Alberto Cottica suggests that, in Walkaway, "The engine of progress is competition between different protocols for cooperating." Doctorow calls Walkaway a novel about "solving Ronald Coase’s coordination puzzle using networked tools" (with provisos). He adds:
I am a Coasean in that I think that all our institutions exist to help us figure out how to accomplish super-human (that is, “beyond one human’s ability”) tasks. [...] Command-and-control coordination, whether by your boss or the state, sucks, and the best thing you can say about it is it beats the alternative of scratching in the dirt, wishing you were John Galt and could raise a mighty skyscraper by sheer will as you starve to death on a diet of tubers and regrets. [...] 
Networked tools—wikis, source/version control, crawlers, searchbots, collaborative filters (and more advanced machine-learning cousins), containers, VMs, and others—provide a cauldron for all the stone soup the networked world cares to cook.
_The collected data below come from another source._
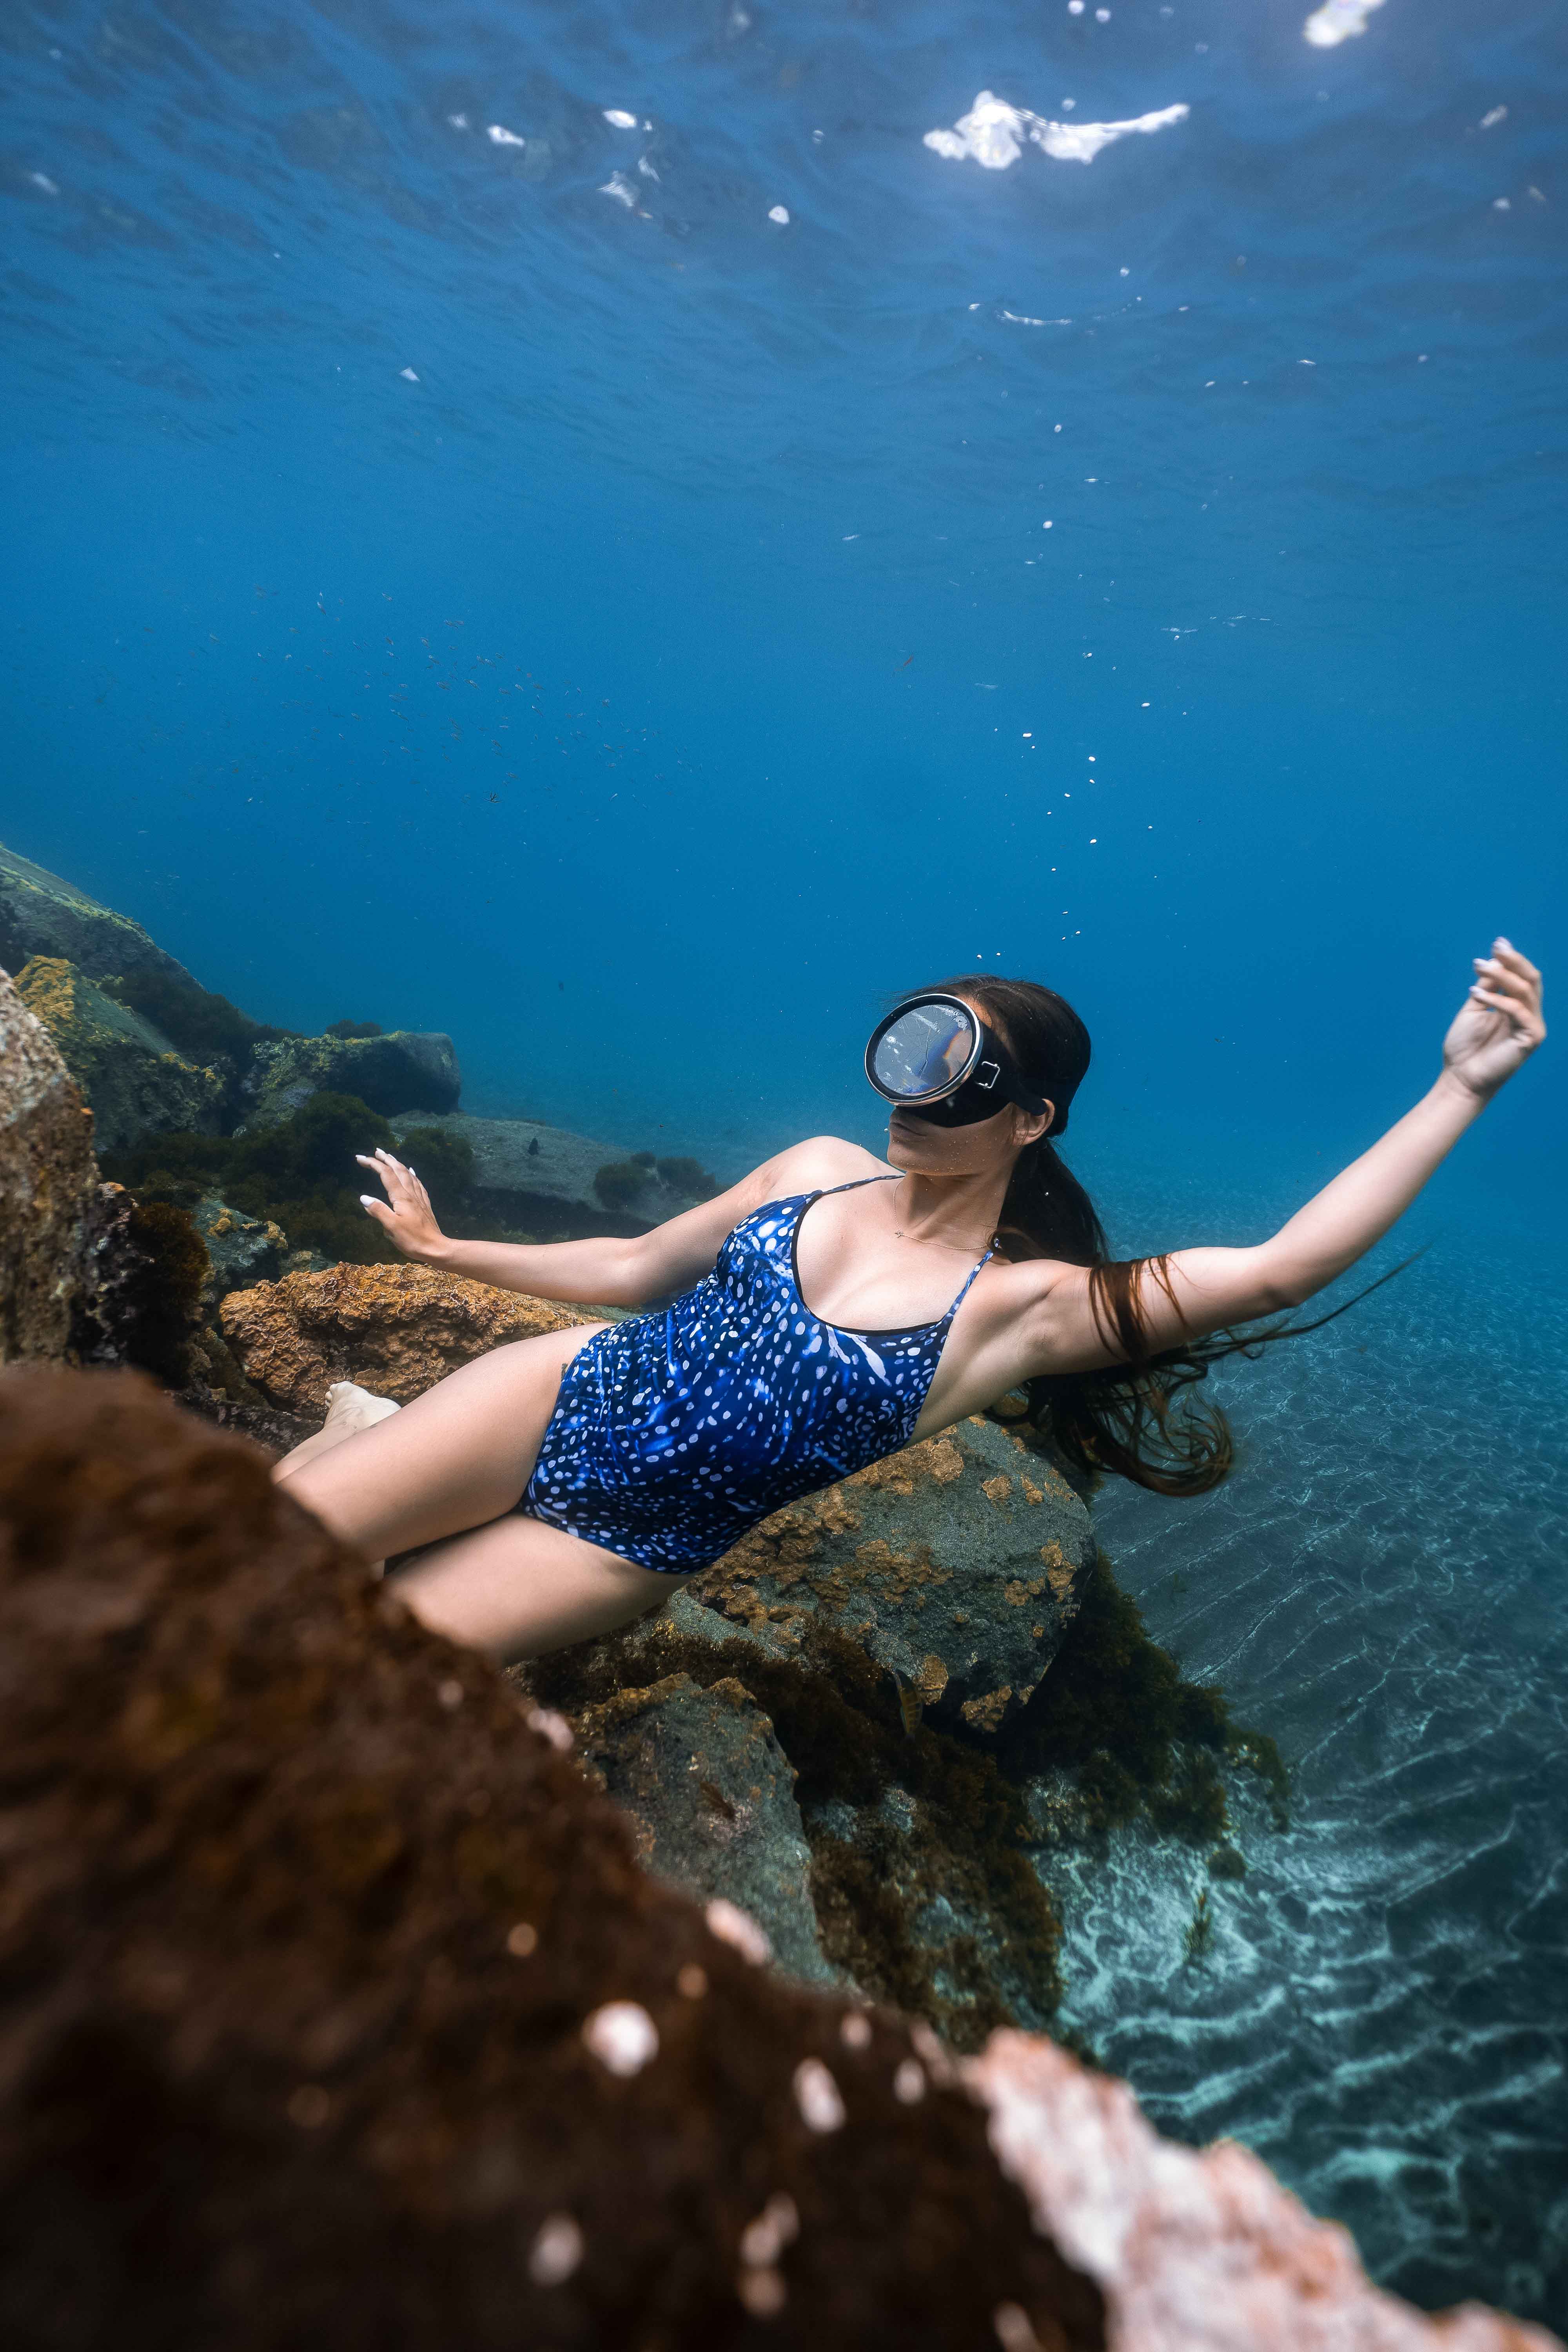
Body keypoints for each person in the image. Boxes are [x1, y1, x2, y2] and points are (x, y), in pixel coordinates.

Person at [274, 942, 1545, 1664]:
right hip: (550, 1392)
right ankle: (367, 1454)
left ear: (1030, 1119)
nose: (910, 1089)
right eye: (914, 1051)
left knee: (348, 1672)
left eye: (956, 1074)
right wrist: (451, 1253)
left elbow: (1279, 1267)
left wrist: (1460, 1089)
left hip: (623, 1544)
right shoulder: (817, 1168)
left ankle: (364, 1455)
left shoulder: (1023, 1314)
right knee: (244, 1572)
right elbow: (632, 1269)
Any of us can throw our contribution into the pot, and possibly improve the soup, and if the soup is not improved, we can always ctrl-Z revert it back to an earlier state. If we disagree about what belongs in the soup, we can fork the soup (or, I suppose, spoon it) and you can have your soup and I can have my soup and we don’t have to agree what goes in the soup. 
[...] The Coasean Internet is how we make OSes and encyclopedias with the kind of hierarchy we once deployed to oversee bake-sales or small town councils. [...] This is genuinely futuristic. The snarling, often dysfunctional world of Wikipedia edit wars and holy wars over free software vs open source are a much smaller hierarchical/institutional price to pay for getting projects on the scale of OSes and encylopediae than the institutions they are displacing. [...] 
Market economies are superbly efficient at reducing labor, energy and material costs in production (not out of an intrinsic desire to save any of these, but because the savings represent a competitive pricing opportunity and/or higher profits). But markets are great externalizers [...] [N]on-market economies -- reputation economies, gift economies —-can be designed to privilege genuine efficiencies over externalizing. That’s part of the appeal of Walkaway -- and of commons-based peer production.
('Coase's Spectre')
And, from the book itself, an example of a co-ordinating institution -- pre-digital -- which is praiseworthy both for its efficiency and lack of hierarchy:
Bucket brigades only ask you to work as hard as you want—rush forward to get a new load and back to pass it off, or amble between them, or vary your speed. It didn’t matter—if you went faster, it meant the people on either side of you didn’t have to walk as far, but it didn’t require them to go faster or slower. If you slowed, everyone else stayed at the same speed. Bucket brigades were a system through which everyone could do whatever they wanted—within the system—however fast you wanted to go; everything you did helped and none of it slowed down anyone else.
Capitalist default, by contrast, must be something like the bucket singularity of Goethe's 'Sorcerer's Apprentice.'

Walkaway is a deliberately discuss-able book, and it is being discussed.